Small and midsize businesses will continue the recent trend of shifting their marketing budgets to digital advertising, performance-based platforms and customer-retention business solutions over the next five years, according to a U.S. SMB Spending Forecast by media and marketing consulting firm BIA/Kelsey. The report said this trend creates an increasingly large market opportunity for businesses serving SMBs and developing SMB tools.
By 2015, SMBs will allocate 30 percent of their marketing budgets to traditional advertising (down from 52 percent in 2010), with the remaining 70 percent going to digital/online media (mobile, social, online directories, online display and digital outdoor), performance-based commerce (pay-per-click, deals and couponing) and customer-retention business solutions (email, reputation and presence management, Websites, social marketing and calendaring/appointment-setting), the report predicted.
“With the advent of daily deals to drive customer acquisition, SMBs are now increasingly focused on leveraging technological solutions to engage, grow and retain a higher percentage of their customers,” said Neal Polachek, president of BIA/Kelsey. “As this trend accelerates, these SMBs will turn to outside providers-media companies as well as pure-play technology providers-to harness simple tools, which will enable them to maximize the long-term value of each new customer they acquire.”
Overall, U.S. SMB spending on media, marketing and business solutions will grow from $22.4 billion in 2010 to $40.2 billion in 2015, representing a compound annual growth rate (CAGR) of 12 percent, while SMB spending on traditional advertising will be essentially flat during the forecast period, experiencing a 0.6 percent CAGR, from $11.8 billion in 2010 to $12.1 billion in 2015, according to the report.

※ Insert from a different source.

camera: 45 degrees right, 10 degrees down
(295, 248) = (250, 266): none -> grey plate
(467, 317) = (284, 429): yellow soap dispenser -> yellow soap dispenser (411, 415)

SMB spending on digital/online media will grow from $5.4 billion in 2010 to $16.6 billion in 2015 (at a 24.9 percent CAGR), and the report said SMBs would also increase spending on performance-based commerce and transaction platforms, from $1.7 billion in 2010 to $4.6 billion in 2015 (a 21.5 percent CAGR). Spending by SMBs on customer-retention business solutions will grow from $3.5 billion in 2010 to $6.9 billion in 2015 (14.6 percent CAGR).
“Our forecast clearly indicates that the allocation of SMB advertising and marketing dollars for acquiring and retaining customers will both shift and grow over the next five years,” said Mark Fratrik, vice president of BIA/Kelsey. “Traditional media companies and new upstarts that are actively building products and solutions in the areas of digital display, SEM/SEO [search-engine marketing/search-engine optimization], email marketing, calendaring, and other acquisition and retention tools will be in a good position to take full advantage of this substantive change in the overall SMB landscape.”
BIA/Kelsey’s U.S. SMB Spending Forecast is derived from the firm’s U.S. Local Media Annual Forecast and its proprietary Local Commerce Monitor study, which tracks the advertising and marketing spending habits of SMBs.